## WRITTEN EXERCISE A
Answer these questions about the lawful issuance clause:
(i) Whose representations does the clause assume to be accurate?
(ii) What kinds of payments does the Company state it is not paying in connection with the issuance and sale?
(iii) What valid right does the clause say no person has?

****************

2.6 Lawful Issuance. All of the outstanding shares of capital stock and other securities of the Company were offered, issued, and sold, and the Purchased Securities have been offered and, assuming the accuracy of the representations of the Purchasers contained herein, at the Initial Closing and each Subsequent Closing will be issued and sold, in compliance with (i) all

 


applicable preemptive rights of all persons, and (ii) all applicable provisions of the Securities Act and the rules and regulations thereunder, and all applicable state securities laws and the rules and regulations thereunder. In connection herewith, the Company is not paying, directly or indirectly, any commissions or other similar payments in connection with the issuance and sale of the Initial Purchased Securities or the Subsequent Purchased Securities. No person has any valid right to rescind any purchase of any shares of capital stock or other securities of the Company.

****************

## WRITTEN EXERCISE B
Can you write out every line of the listing of living things below word for word, leaving out the pictures?

Dataset items

****************

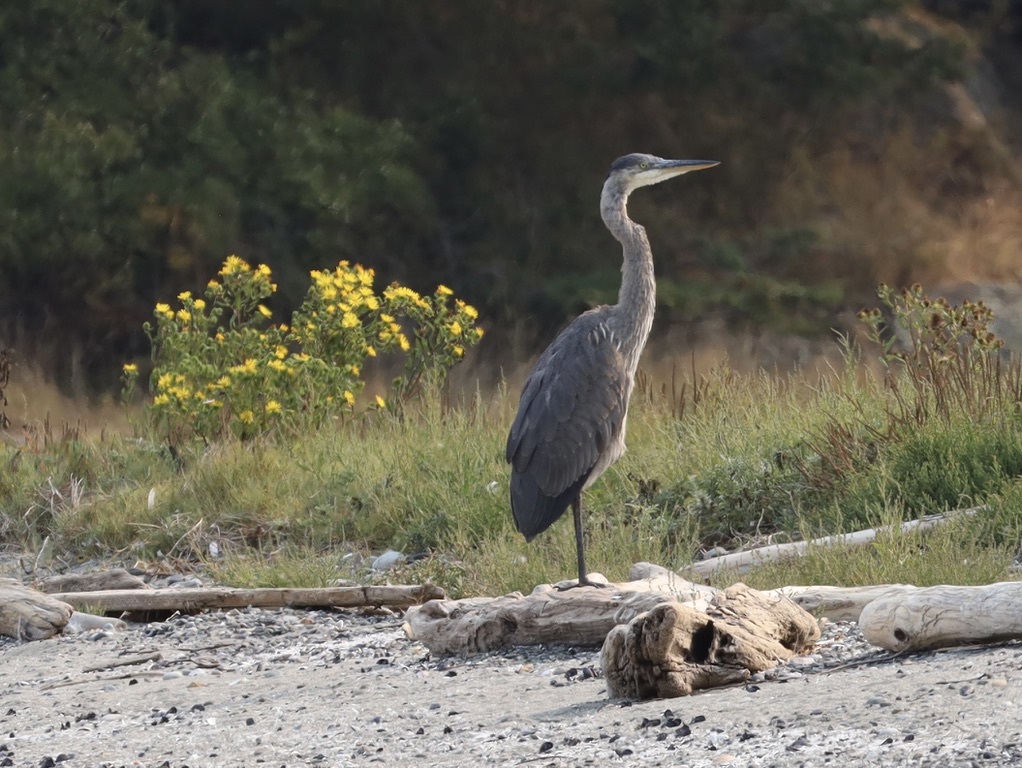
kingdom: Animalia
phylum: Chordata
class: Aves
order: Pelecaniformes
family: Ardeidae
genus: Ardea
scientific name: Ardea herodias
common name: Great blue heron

****************

## WRITTEN SOLUTION A
(i) The Purchasers' representations.
(ii) Commissions or other similar payments, whether direct or indirect.
(iii) A valid right to rescind any purchase of any shares of capital stock or other securities of the Company.

## WRITTEN SOLUTION B
kingdom: Animalia
phylum: Chordata
class: Aves
order: Pelecaniformes
family: Ardeidae
genus: Ardea
scientific name: Ardea herodias
common name: Great blue heron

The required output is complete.